MB:そうなの。それから、映画の冒頭で、人間より先に自然が反応していることが分かる。惨事は夜の間に起きている。いつ起きるかはっきりと明示していないけど。もちろんそれは意図的で、誰も何が起きているか分かっていなかったからそうしたの。でも動物たちはすでに反応していた。鳥たち、動物たちは逃げ出し、犬は吼えている。そうして動物たちの方が先に反応していたの。エンジニアでさえ理解していなくて、誰かが彼を呼ぶまで気づかなかった。でもエンジニアはその後知っているにも関わらず、人にしゃべることができない立場にあった。だから後半で彼は頭がおかしくなってしまう。知っていても、沈黙を守らなければいけなかった。雨がどういうことを意味するのかも知っているし、放射能が溢れていることも知っていた。

OIT:ところで、その後半でエンジニアが出てくる時、彼は生きているの?死んでいるの?
MB:彼は生きているわ。でもそこは曖昧にしてあるの。曖昧な人物が2人いて、彼と(廃墟で遊ぶ)少女がいる。ある意味、半分魂で半分人間みたいなものね。本当に存在しているのか、父親を思い出す少年の想像の産物なのかも分からないようにしてあるの。彼はプリピャチに戻ろうとしているけれども、頭がおかしくなって戻ることができない。答えは与えないように、曖昧にしてあるの。迷える魂かもしれない。少女についても様々な解釈があり、亡霊かもしれないし、制限区域内で生まれた子供かもしれなくて、事実に基づいて、(あの場所の)唯一の子供かもしれない。アーニャの少女時代の可能性もある。着ているのは彼女のドレスかもしれないわ。
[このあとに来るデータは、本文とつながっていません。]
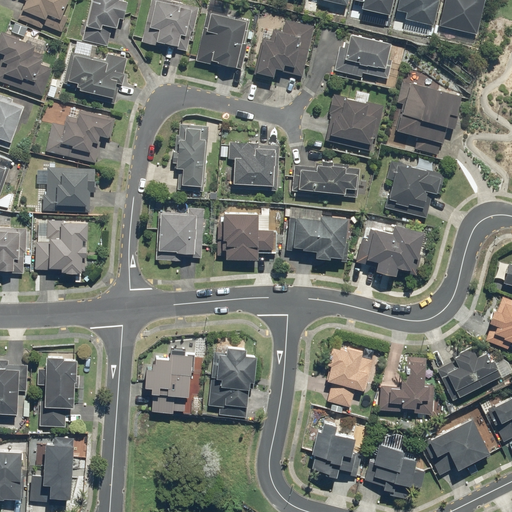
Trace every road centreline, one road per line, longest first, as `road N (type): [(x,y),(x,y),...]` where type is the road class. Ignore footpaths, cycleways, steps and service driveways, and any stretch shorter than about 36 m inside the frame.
road 1 (residential): [(127,306),(138,168),(153,112),(166,96),(291,116)]
road 2 (residential): [(288,296),(426,320),(452,297),(472,229),(495,213),(511,215)]
road 3 (residential): [(288,296),(271,482),(311,511)]
road 4 (residential): [(111,511),(127,306)]
road 5 (residential): [(127,306),(288,296)]
road 6 (residential): [(0,314),(127,306)]
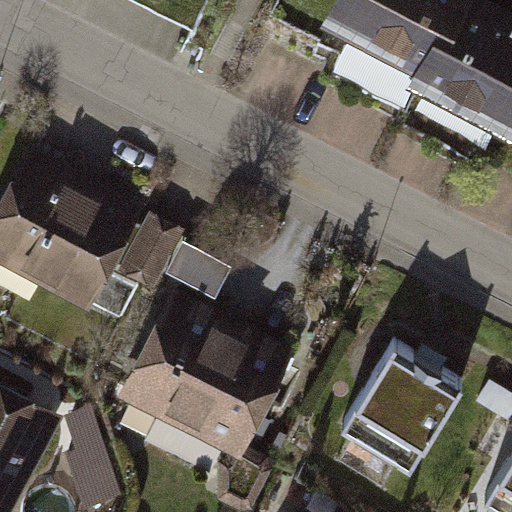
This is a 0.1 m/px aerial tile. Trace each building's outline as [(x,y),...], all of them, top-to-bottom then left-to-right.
[(335,0),(322,23),(414,72),(405,88),(511,145),(511,12),(489,0),(335,0)] [(202,224),(46,142),(0,228),(0,244),(108,301),(130,258),(173,280),(202,224)] [(303,358),(181,294),(132,388),(254,451),(303,358)] [(463,389),(397,350),(349,430),(414,470),(463,389)] [(0,511),(5,511),(53,426),(0,396),(0,511)] [(511,511),(511,471),(492,506),(501,511),(511,511)]
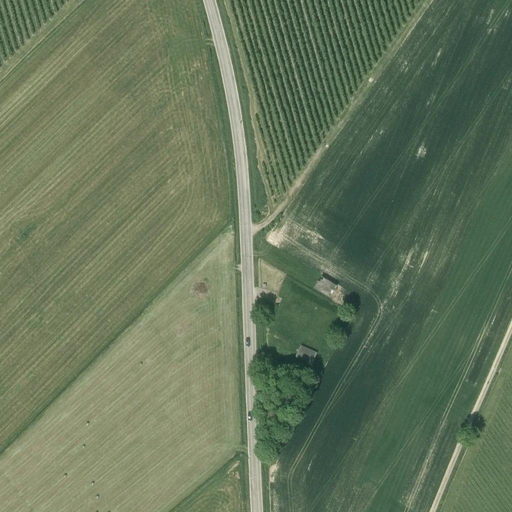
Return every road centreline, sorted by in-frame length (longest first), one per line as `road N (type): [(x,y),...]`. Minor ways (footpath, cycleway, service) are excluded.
road 1 (secondary): [(208,0),(240,149),(257,511)]
road 2 (track): [(432,511),(511,324)]
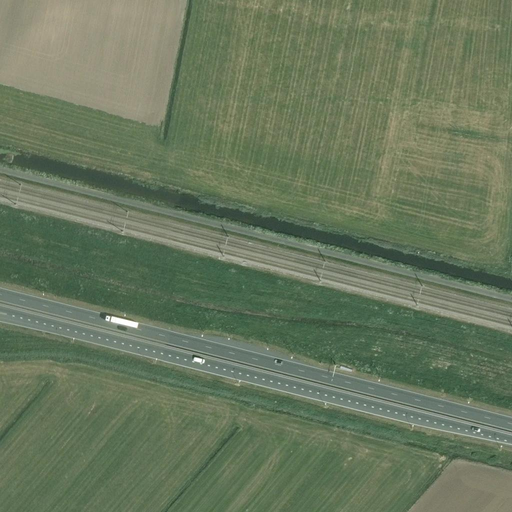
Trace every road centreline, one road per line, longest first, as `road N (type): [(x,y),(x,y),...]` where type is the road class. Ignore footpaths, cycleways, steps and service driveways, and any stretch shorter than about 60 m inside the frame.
road 1 (trunk): [(511,424),(0,295)]
road 2 (trunk): [(5,310),(511,439)]
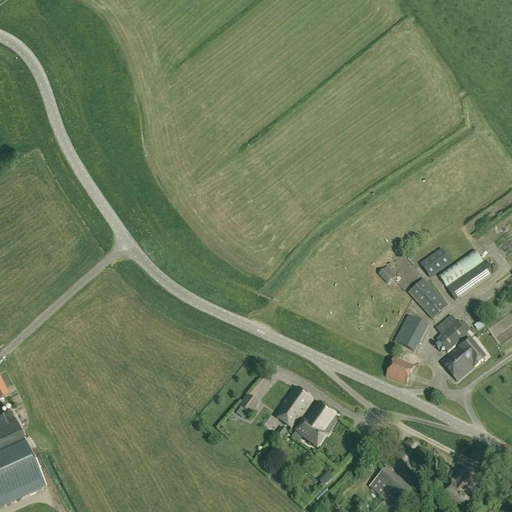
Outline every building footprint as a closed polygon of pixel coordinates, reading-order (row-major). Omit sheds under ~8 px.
[(318,193),(324,202),(331,197),(325,188),(318,193)] [(452,264),(443,251),(423,265),(431,278),(452,264)] [(386,283),(395,273),(386,264),(376,274),(386,283)] [(465,276),(457,264),(439,276),(446,288),(465,276)] [(412,298),(433,321),(447,307),(427,285),(423,281),(408,294),(412,298)] [(413,353),(427,325),(406,315),(392,342),(413,353)] [(439,340),(437,341),(448,354),(469,337),(452,316),(436,328),(443,337),(439,340)] [(479,319),(472,324),(475,329),(482,324),(479,319)] [(488,326),(496,340),(511,331),(511,330),(510,327),(504,330),(499,320),(488,326)] [(487,358),(470,339),(442,363),(458,383),(487,358)] [(406,386),(413,368),(393,359),(386,378),(406,386)] [(0,401),(5,399),(9,396),(0,379),(0,401)] [(312,401),(294,389),(274,417),(291,430),(312,401)] [(248,416),(249,416),(257,405),(260,400),(256,396),(252,401),(246,397),(237,408),(239,409),(236,414),(244,420),(248,416)] [(302,438),(316,449),(338,419),(316,403),(294,433),(295,434),(291,438),(298,443),(302,438)] [(0,418),(0,508),(46,488),(42,479),(43,479),(16,419),(15,420),(12,413),(0,418)] [(276,436),(282,440),(287,432),(281,428),(276,436)] [(422,449),(409,440),(396,460),(410,469),(422,449)] [(465,511),(485,483),(462,467),(446,489),(434,481),(432,483),(425,478),(423,481),(465,511)] [(383,499),(397,511),(405,502),(410,505),(419,495),(387,469),(379,479),(370,489),(383,499)]
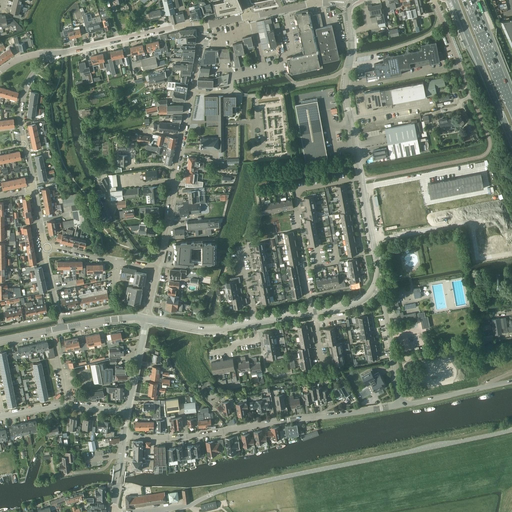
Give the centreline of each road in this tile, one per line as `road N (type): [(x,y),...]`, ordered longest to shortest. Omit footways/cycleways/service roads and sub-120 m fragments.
road 1 (unclassified): [(511,429),(134,511)]
road 2 (unclassified): [(123,434),(178,437),(402,404)]
road 3 (residential): [(191,92),(155,267)]
road 4 (tertiary): [(362,179),(345,87),(348,4)]
road 5 (primary): [(453,0),(511,140)]
road 6 (residential): [(58,52),(207,25)]
road 7 (residential): [(34,188),(20,120),(23,91),(58,52)]
road 8 (tertiary): [(402,404),(383,302),(371,291)]
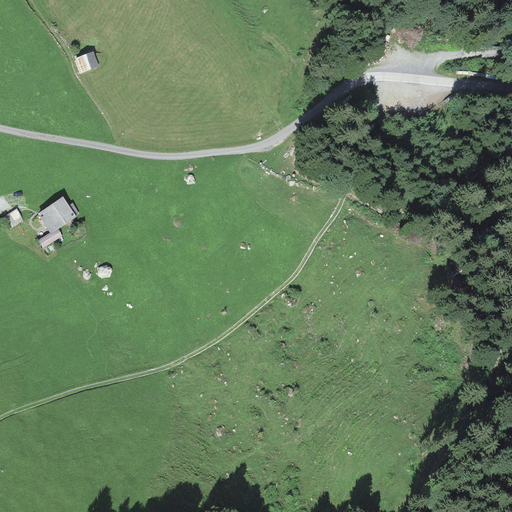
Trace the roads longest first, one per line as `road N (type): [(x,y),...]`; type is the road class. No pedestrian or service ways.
road 1 (track): [(511,54),(428,55),(392,77),(332,220),(289,280),(229,334),(176,363),(45,396),(0,417)]
road 2 (unclassified): [(0,127),(190,155),(258,146),(364,77),(511,85)]
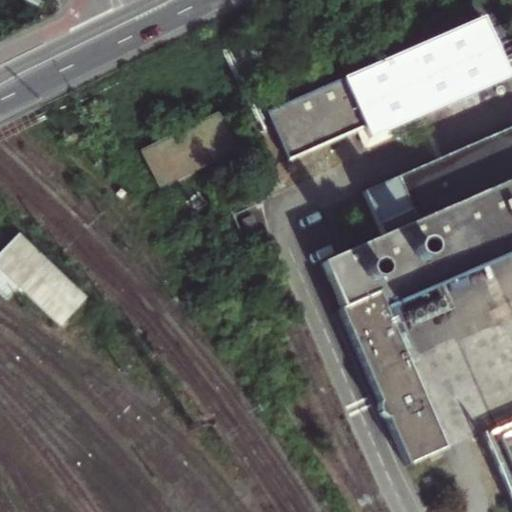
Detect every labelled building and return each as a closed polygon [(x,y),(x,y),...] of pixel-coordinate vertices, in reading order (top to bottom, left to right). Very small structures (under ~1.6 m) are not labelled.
[(368,140),(509,79),(483,18),(341,79),(341,80),(267,112),(288,161),(363,129),(368,140)] [(236,150),(218,114),(142,152),(160,188),(236,150)] [(337,311),(377,403),(385,420),(405,467),(439,452),(473,438),(470,431),(434,348),(404,361),(383,313),(511,256),(511,126),(362,193),(381,237),(320,264),(340,309),(337,311)] [(60,327),(85,299),(18,235),(0,252),(0,294),(7,300),(18,288),(60,327)] [(511,313),(434,348),(470,431),(511,409),(511,313)]
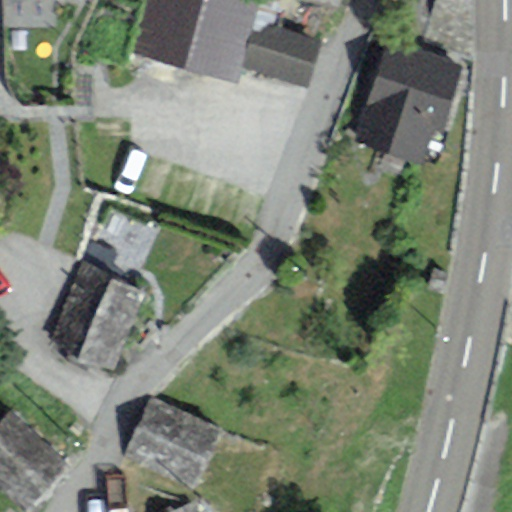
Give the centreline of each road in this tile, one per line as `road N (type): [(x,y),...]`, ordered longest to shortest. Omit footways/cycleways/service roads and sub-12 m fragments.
road 1 (residential): [(369,0),(251,271),(136,381),(64,511)]
road 2 (tertiary): [(427,511),(460,394),(497,173),(504,0)]
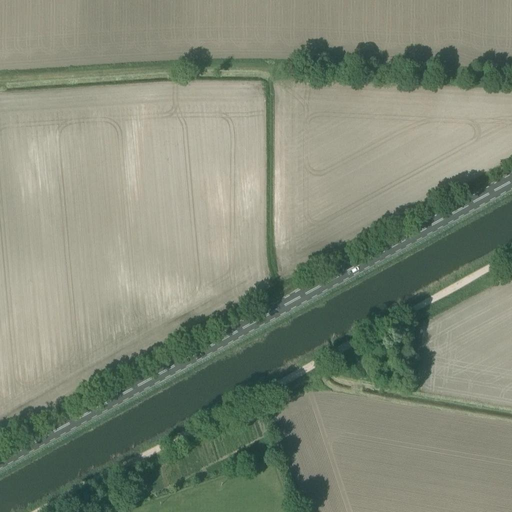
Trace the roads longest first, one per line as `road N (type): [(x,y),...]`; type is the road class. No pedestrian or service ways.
road 1 (primary): [(0,463),(511,182)]
road 2 (track): [(40,511),(511,253)]
road 3 (track): [(0,79),(184,68),(511,82)]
OIT:音響的にこの映画をどう構築しようとしたのかも聞きたかったのですが、時間がないようなので。
MB:大丈夫よ。

OIT:でもそれは次の機会に残して、最後に別の質問があります。あなたがあの場所で体験した静寂はどんなものでしたか?
MB:制限区域内は特別な場所なの。完全に死んでいる場所。何の音もしない。すごい感覚よ。「音が聞こえる」と登場人物の一人が言うんだけど、まるでサイモン&ガーファンクルの歌みたいでしょ(笑)。2年間の「サウンド・オブ・サイレンス」ね。

OIT:いい終わり方ですね(笑)。
MB:(笑)まあ、でも放射能の音は、つまり静寂の音ということで、そう表現しているの。何も音が聞こえないという意味で。だから区域内で発される音は全て聞こえてしまうの。馬の群れが街を横切るとき、その静けさを破壊するの。「放射能の音が聞こえる?」「そう、それが静寂の音よ」というのがまさに放射能の音ということね。鳥が飛ぶとか、馬が通るとか、実際に音があるけど。
制限区域内でおもしろいのは、そこにも生き生きしたものがまだあるということ。馬は野生化してしまったけれど、元々は飼われていた。それはまるで人が存在しなかった頃の状態に戻ったかのようね。自然が復権を取り戻したかのように。家の中に木が生えているのもそうだし、動物たちも、たとえば、夜には狼の鳴き声が聞こえる。取り残された馬も野生化した。野生動物もたくさんいる。とても怖いけど興味深い場所なの。おもしろいのは人間が存在する前の状態に戻っていることね。

OIT:「サウンド・ビフォア・マン」ですね(笑)。
MB:(笑)人が存在する前の音ね。区域内に人は住んでいないから。だから区域内の自然はとてもきれいなの。大木があったりして。

OIT:ところで、(アーニャが彼女と結婚したいという男と過ごす)オデッサの街が出てきましたがエイゼンシュテインの映画とは関係ありますか?
MB:もしかしたらね。ロシア映画への参照はたくさんあるから。たとえば『炎628』(85/エレム・クリモフElem Klimov)とか。私も感動した映画だけど、子供が戦争に行って捕虜になるというもの。同時にウクライナという場所も幻想的なの。ロシア映画にはそれがよく出ていると思う。エイゼンシュテインの影響はあまりないけど、タルコフスキーやエレム・クリモフの影は見られると思うわ。